Which biosocial characteristics predict the accuracy of self-reported height and weight among adults? A comparison of data from Understanding Society Wave 1 and Wave 2 (Nurse Visit)

Presenter: Rasha Alfawaz, University of Leeds

Author: Rasha Alfawaz

Co-author(s): Graham Law, Eleanor Scott and George Ellison

Height and weight are important anthropometric correlates of many biosocial phenomena. However, few large scale social studies have the capacity to collect objective measurements of these variables, and many rely instead on self-reports which are vulnerable to systematic reporting error. The aim of this study was to assess the relative importance of 17 biosocial characteristics as predictors of the difference between self-reported and measured height and weight, in n=10811 respondents with complete data from both Wave 1, and objectively measured height and weight in the Wave 2 Nurse Visit of Understanding Society.
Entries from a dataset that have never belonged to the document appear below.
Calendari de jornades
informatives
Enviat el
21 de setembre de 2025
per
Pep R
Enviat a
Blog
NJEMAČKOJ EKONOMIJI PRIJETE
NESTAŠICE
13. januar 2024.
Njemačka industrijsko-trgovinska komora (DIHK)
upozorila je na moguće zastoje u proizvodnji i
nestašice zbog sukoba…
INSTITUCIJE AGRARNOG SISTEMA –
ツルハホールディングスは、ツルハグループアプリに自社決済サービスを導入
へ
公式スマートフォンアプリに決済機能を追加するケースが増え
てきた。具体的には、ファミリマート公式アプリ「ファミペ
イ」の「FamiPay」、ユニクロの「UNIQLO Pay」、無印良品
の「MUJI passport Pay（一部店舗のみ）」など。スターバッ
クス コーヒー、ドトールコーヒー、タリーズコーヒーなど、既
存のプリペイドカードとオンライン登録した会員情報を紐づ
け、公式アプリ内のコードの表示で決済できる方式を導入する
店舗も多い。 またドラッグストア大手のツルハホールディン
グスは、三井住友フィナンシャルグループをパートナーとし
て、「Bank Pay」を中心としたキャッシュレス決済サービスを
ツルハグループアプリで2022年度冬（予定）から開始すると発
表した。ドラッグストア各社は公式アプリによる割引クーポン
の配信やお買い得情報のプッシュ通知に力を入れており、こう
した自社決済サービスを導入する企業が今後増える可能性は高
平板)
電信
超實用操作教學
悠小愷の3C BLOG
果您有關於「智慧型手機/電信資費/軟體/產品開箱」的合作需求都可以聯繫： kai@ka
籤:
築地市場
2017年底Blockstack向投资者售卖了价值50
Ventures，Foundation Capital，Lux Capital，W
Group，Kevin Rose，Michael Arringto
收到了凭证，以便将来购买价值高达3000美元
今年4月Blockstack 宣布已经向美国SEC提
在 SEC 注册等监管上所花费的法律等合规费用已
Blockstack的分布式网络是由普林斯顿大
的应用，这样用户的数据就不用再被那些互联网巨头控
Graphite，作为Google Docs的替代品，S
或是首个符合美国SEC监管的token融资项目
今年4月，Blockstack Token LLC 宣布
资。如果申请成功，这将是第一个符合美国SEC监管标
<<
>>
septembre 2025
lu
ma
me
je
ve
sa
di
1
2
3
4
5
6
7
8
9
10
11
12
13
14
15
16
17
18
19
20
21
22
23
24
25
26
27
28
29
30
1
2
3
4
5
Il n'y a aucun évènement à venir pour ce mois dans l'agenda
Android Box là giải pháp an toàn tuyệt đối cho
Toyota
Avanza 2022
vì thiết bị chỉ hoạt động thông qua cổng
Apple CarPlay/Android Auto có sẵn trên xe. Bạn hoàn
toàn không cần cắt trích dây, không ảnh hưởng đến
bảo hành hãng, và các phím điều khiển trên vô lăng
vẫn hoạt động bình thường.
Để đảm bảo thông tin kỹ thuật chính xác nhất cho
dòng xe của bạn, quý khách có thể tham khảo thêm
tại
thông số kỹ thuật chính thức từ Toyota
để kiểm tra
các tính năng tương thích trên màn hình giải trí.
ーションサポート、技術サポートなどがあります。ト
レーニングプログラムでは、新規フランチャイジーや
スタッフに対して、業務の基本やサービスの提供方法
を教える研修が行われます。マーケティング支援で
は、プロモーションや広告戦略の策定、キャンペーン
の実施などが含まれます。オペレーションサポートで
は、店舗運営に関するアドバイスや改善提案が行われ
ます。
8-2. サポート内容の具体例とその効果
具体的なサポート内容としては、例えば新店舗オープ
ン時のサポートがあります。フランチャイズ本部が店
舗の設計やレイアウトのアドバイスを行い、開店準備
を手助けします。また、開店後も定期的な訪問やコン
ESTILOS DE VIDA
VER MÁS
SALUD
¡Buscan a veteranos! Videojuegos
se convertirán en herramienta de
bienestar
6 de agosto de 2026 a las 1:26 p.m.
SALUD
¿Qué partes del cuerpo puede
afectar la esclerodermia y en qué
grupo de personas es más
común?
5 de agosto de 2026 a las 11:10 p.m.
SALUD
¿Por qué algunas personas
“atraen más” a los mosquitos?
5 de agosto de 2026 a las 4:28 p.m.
Each of these analyses used multivariable linear regression to adjust for confounders identified using a directed acyclic graph. After adjustment for confounders, and for variation in the time interval between Wave 1 and the Wave 2 nurse visit, eight of the biosocial characteristics (gender, age, marital status, parenthood, physical health, education, employment and sporting activity) were significantly associated with the difference in self-reported and measured height; while five additional variables (smoking, alcohol consumption and three dietary characteristics) were also associated with the difference in self-reported and measured weight. Due to the interval between Wave 1 and the Wave 2 Nurse Visit, the difference between self-reported and measured height and weight will partly reflect genuine growth/shrinkage or weight gain/loss, respectively. But given this will have been less pronounced for height than for weight, it seems likely that the eight biosocial characteristics associated with the difference (between self-reported and measured variables) in both height and weight are those with the greatest potential impact on reporting accuracy.